Alintelbot@aol.com [SMTP:Alintelbot@aol.com] wrote:
> I'm apparently the only person on this list who _doesn't_ know if the "Face"
> is artificial or not. Everyone else, it seems, has been there already and
> subjected the Cydonian enigmas to their own hands-on reality tests. In a
> perverse way, I envy their certainty.
Well, am I the only person on the list who doesn't know who the President of the United States is? Who doesn't know if the pyramids were built by fairies? Who doesn't know if Apollo carries the sun across the sky? Who doesn't know if the moon is there when my back is turned?
The point is, "know" is being loosely defined here. None of us "know" anything with absolute certainty (possibly barring our own consciousness, and you'd probably get an argument about that from some). We don't "know" whether the Face is artificial by that standard, nor do we know any of the other items I listed above. So you are not alone, if that is the standard by which you use the word "know".
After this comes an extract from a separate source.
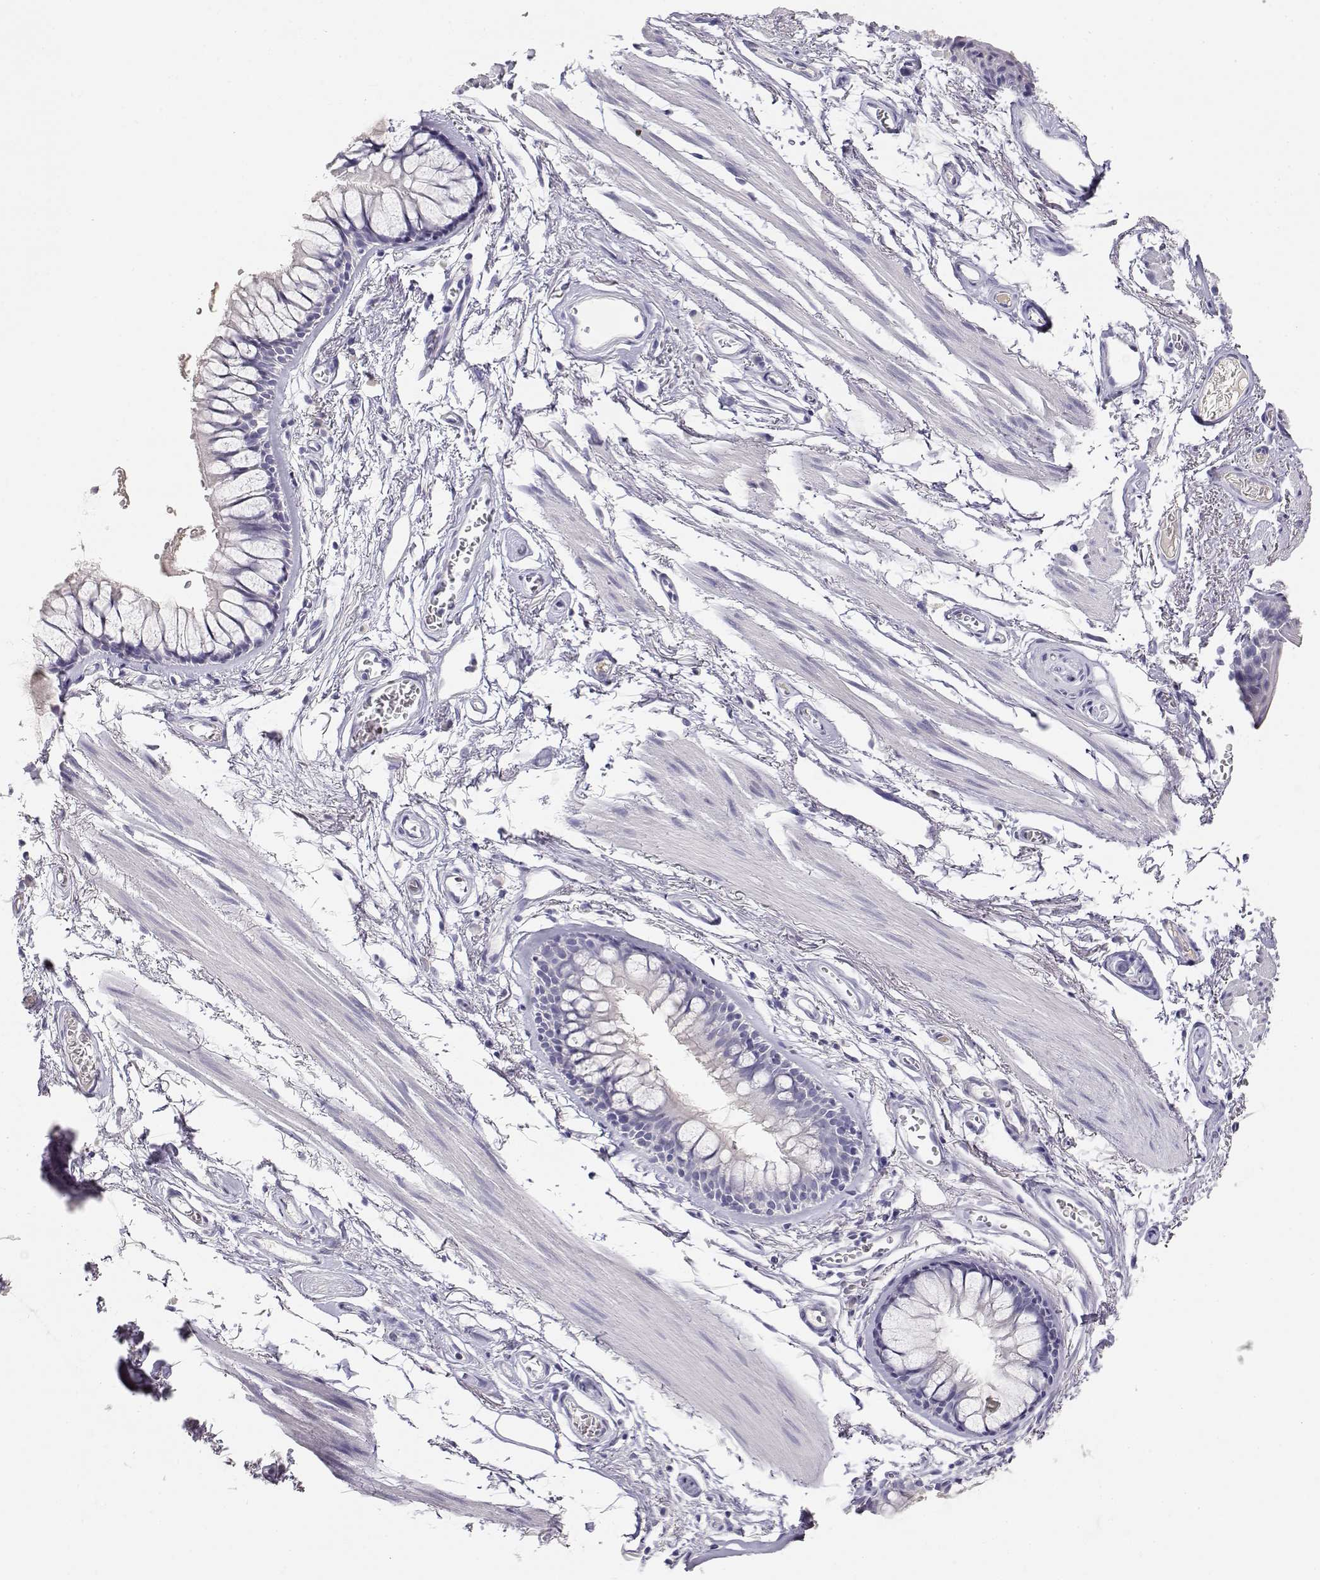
{"staining": {"intensity": "negative", "quantity": "none", "location": "none"}, "tissue": "soft tissue", "cell_type": "Fibroblasts", "image_type": "normal", "snomed": [{"axis": "morphology", "description": "Normal tissue, NOS"}, {"axis": "topography", "description": "Cartilage tissue"}, {"axis": "topography", "description": "Bronchus"}], "caption": "This is an immunohistochemistry micrograph of benign human soft tissue. There is no staining in fibroblasts.", "gene": "GPR174", "patient": {"sex": "female", "age": 79}}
On the other hand if you use a more pragmatic standard, meaning some level of certainty, then you may or may not be more likely to believe that the Face is artificial than other list members. What you would have to say is, what are the chances, in your mind, that the Face is artificial? And what is the threshold beyond which you will say, for convenience and practicality, that you "know" something is true.
(I get into arguments with my wife about this. She'll say she "knows" something is true if she's about 95% sure of it, from what I can judge. I reserve it for maybe 99% or even 99.5% or so. If I am only 95% sure of something, I'll say it's very probably true, or I'm almost certain it's true.)
Maybe rather than going on about how open-minded you are because you are willing to accept that the Face may be artificial, you can simply say how likely you think it is to be artificial. Other list members may then wish to chime in with their own quantitative estimates, and you can have a more meaningful discussion.